Ia menilai, pertumbuhan impor barang modal dan bahan baku menunjukan masih kuatnya permintaan dalam negeri seiring masih berlanjutnya ekspansi aktivitas industri. Sementara itu, pertumbuhan konsumsi yang tumbuh lebih tinggi di bulan Mei 2022 jika dibandingkan April 2022 mengindikasikan semakin kuatnya pemulihan daya beli masyarakat.

Kendati demikian, pemerintah akan terus memonitor dan mewaspadai berbagai potensi risiko global yang berdampak pada kinerja perdagangan Indonesia, khususnya perkembangan terakhir terkait dinamika inflasi di AS serta respons lebih agresif dari The Fed.

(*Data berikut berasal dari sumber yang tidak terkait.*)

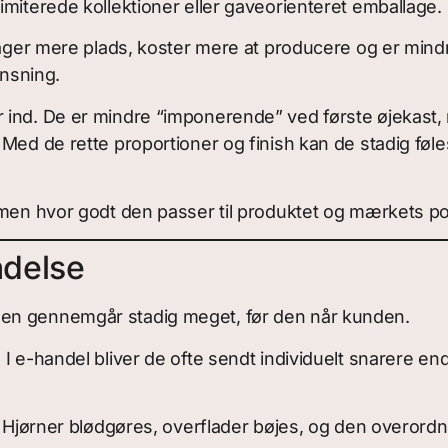
miterede kollektioner eller gaveorienteret emballage.
ptager mere plads, koster mere at producere og er min
ænsning.
 ind. De er mindre “imponerende” ved første øjekast,
 Med de rette proportioner og finish kan de stadig fø
 men hvor godt den passer til produktet og mærkets po
ndelse
gen gennemgår stadig meget, før den når kunden.
I e-handel bliver de ofte sendt individuelt snarere end
. Hjørner blødgøres, overflader bøjes, og den overordne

“Perdagangan menghadapi tantangan yang besar dari dinamika perekonomian global, yang bergerak dinamis baik karena pandemi COVID-19 maupun efek perang Rusia dan Ukraina. Kebijakan The Fed dapat memengaruhi kinerja perdagangan sehingga perlu mendapatkan perhatian. The Fed resmi mengerek suku bunga acuan mereka 0,75 persen. Kenaikan suku bunga The Fed menjadi yang terbesar sejak 1994. Kenaikan suku bunga acuan ini dalam jumlah besar ini sekaligus menjadi langkah agresif The Fed untuk menahan inflasi di Amerika Serikat yang terus mendaki di luar perkirakan,” jelas Febrio.